→ **Document layout analysis data**:
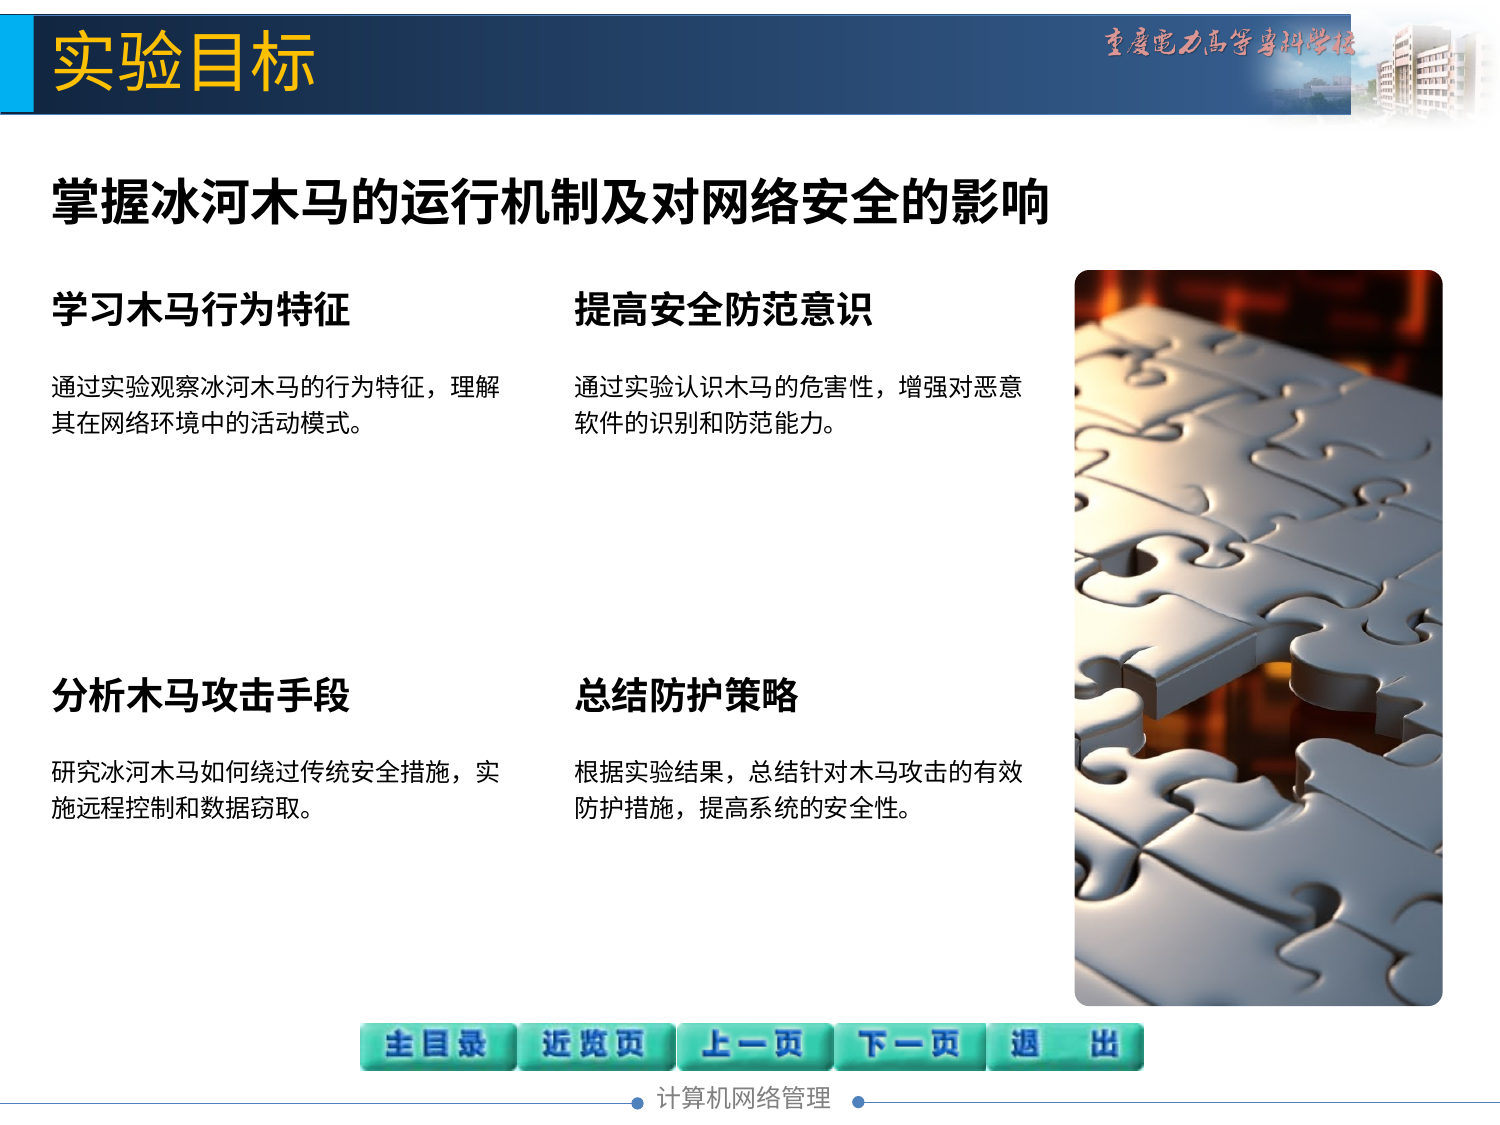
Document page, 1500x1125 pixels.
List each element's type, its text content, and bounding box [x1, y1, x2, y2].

text_box 实验目标 [36, 21, 1500, 170]
picture [677, 1023, 1144, 1071]
picture [1084, 15, 1374, 21]
picture [360, 1023, 676, 1071]
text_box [35, 148, 1443, 1007]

→ **WHAT TO DO**: Each entry is to be returned as it stands, and each picture is to be left out.

→ **SOLUTION BELOW**:
Document page, 1500x1125 pixels.
List each element's type, its text content, and bounding box [x1, y1, x2, y2].

text_box 实验目标 [36, 21, 1500, 170]
picture [677, 1023, 1144, 1071]
picture [1084, 15, 1374, 21]
picture [360, 1023, 676, 1071]
text_box [35, 148, 1443, 1007]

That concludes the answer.